In my early years, it never occurred to me that my mother was special. I mean, I loved her and I appreciated her being around to take care of me, but I didn’t know how special she was until later in life.

Okay, I knew she was a divorced, single mom with a low paying job raising a daughter who wanted to take dancing lessons. But she never complained.  How was I supposed to know how hard it was?

Through my high school years all my friends’ moms were nice enough. Some of them were a little stranger than others, but they all seemed okay to me. I don’t remember any friend complaining beyond being punished for some teenage infraction.

picture of Eva Rigdon Spring 1996

My mother, Eva, Spring 1996

In retrospect, I suppose we all took our parents for granted. We assumed everyone’s mom and dad were like ours—good or bad.

It’s only by extreme comparisons much later in life that I became aware how really nice my mother was and how much she loved and accepted me—no matter what. I realized how lucky I was to be blessed by our relationship.

My stepfather never understood the closeness between my mother and me. He was jealous of all her connections—friends, co-workers, or strangers. But nothing bothered him as much as the unconditional love his wife shared with her only child.  I imagine it’s difficult for anyone who hasn’t experienced that type of closeness to “get it.”

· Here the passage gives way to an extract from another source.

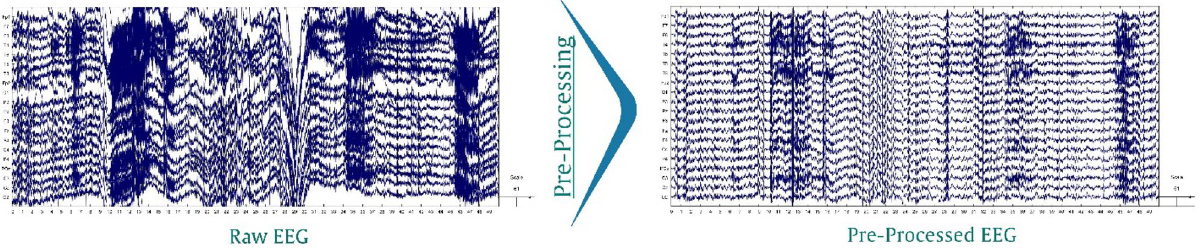
Figure 2. An example of the result of EEG pre-processing steps for 50 s (the x-axis shows time in seconds, and the y-axis shows voltage in units of Feature extraction. The feature extraction step was performed using power spectral density (PSD) and log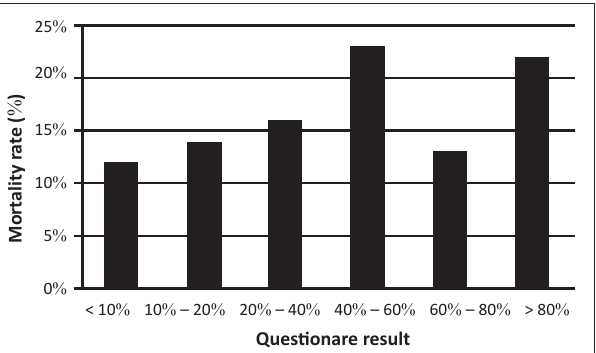
FIGURE 1: Mortality rate reported in the 2012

Until my mother passed away in 2000, Mother’s Day was the most important holiday in the year for us. When I lived away from home, I would often fly home on the second Sunday in May.  We rarely shared it with others.  It was our day to spend “quality” time together, even if only by phone.

I miss my mother’s company and support every day, but on Mother’s Day more than any other. If only everyone were so lucky.